- _Description of the task_
In the transcript about building a generative AI diet plan app, render this sentence in Spanish: "So prompt engineering is the core to any generative AI application."

So one is like using the like um you
understand that we have an SDK way of
doing the things. If the SDKs don't SDK
internally they call the rest APIs. If
SDKs don't work we fall we do a fall
back to the rest API. So that is what it
is done here. Then the prompt
engineering uh uh like before I get into
this I'll just speak something about
prompt engineering. I forgot while when
I gave the introduction I had that in
mind. So prompt engineering is the core
to any generative AI application. Either
you can do a singleshot prompting where
you write your prompt say that maybe a
query like what is the weather in uh
Singapore today? What is the weather in
Hong Kong today? Or rather you can say
something like few short prompting where
you can give examples like um uh like
what is the uh uh like maybe something
like what is the weather today at
Singapore? Uh give me the response in
this format example. Then in the example
you can say that uh uh it was uh sunny
in day, it was uh um like uh it was
raining in afternoon and it was again uh
sunny towards evening and night was um
moderately chilled. So then the response
will come that way. In the same way we
have done a
uh prompting here. So and a prompt is
and also there can be a chain of prompts
where you can give uh prompts uh like
you ask something to the ji it gives you
a response based on that you again ask
then when you have a complex task you
break down your uh entire task into
multiple prompts and get it done okay so
here actually like if you see here so
this is the prompt I'm uh uh I'm uh I
have uh building so create a daily quiz
and diet plan for age weight BMI and
quizine
Okay. Then uh uh like um then some uh
formatting has happened so that llama
can explain.
Okay. Llama can understand post that
like um uh um like BMI based
personalizations like uh how we are
categorizing the uh like a person based
on the BMA value. Then there is a
message parsing algorithm where like uh
whatever response um uh like um where
actually we are converting the llama
prompts the prompts that are going to
give the chat messages into llama
tokens. Then there is a retry and
handling error mechanism.
Then we do some content filtering
activities like this is for the fallback
actually. But again like uh um these are
something if uh the model is down then
uh like uh uh like for the fall back all
these will run where the model will try
to give you a standard response instead
of giving an error uh like um it should
uh give some uh standard response. So
this is what it is uh written out here.
Now like uh now let me move to the this
is the entire algorithm flow like uh I'm
not getting deep into this. I'll give
you the GitHub link. You can actually
explore that. Okay. So like um uh but
you can see the entire explanation is uh
um generated by the AI. I've also
generated beforehand to save some time
to like um
uh wait one moment
go to that prompt.
Okay. So I have given already a prompt
where like can you explain me the flask
application. Okay definitely that flack
a flask application is calling this diet
plan generator app. Okay. So you can see
the what it says like it has also very
beautifully explained me the flask
application also. So like the
application structure the templates
these are the templates. Uh normally
like when you build any website we build
the templates like index result. So
where that we use to like uh embed the
data then the user profile is kept here.

- _Entries provided_
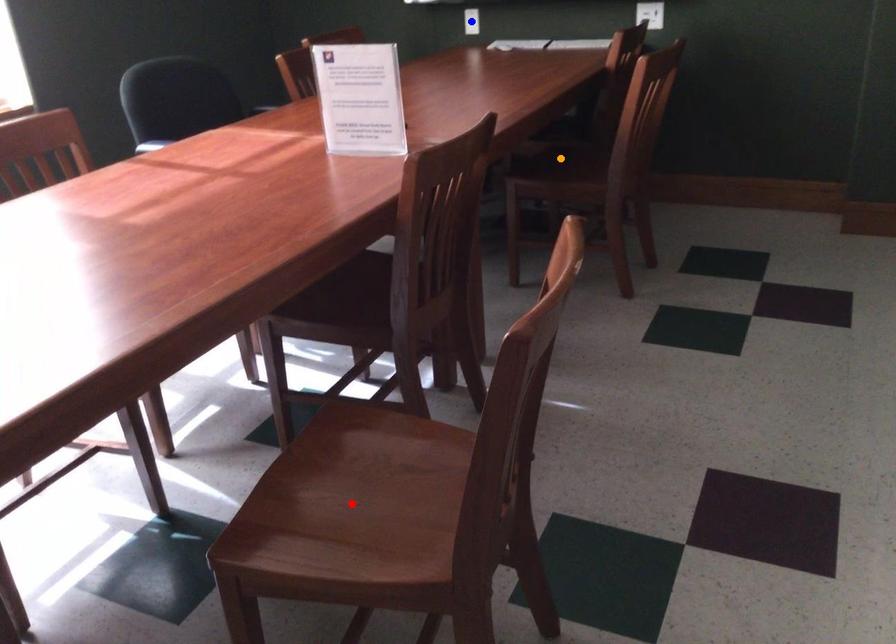
Order these from farthest to nearest:
blue point
orange point
red point

blue point
orange point
red point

- _Task output_
Así que la ingeniería de prompts es el núcleo de cualquier aplicación de IA generativa.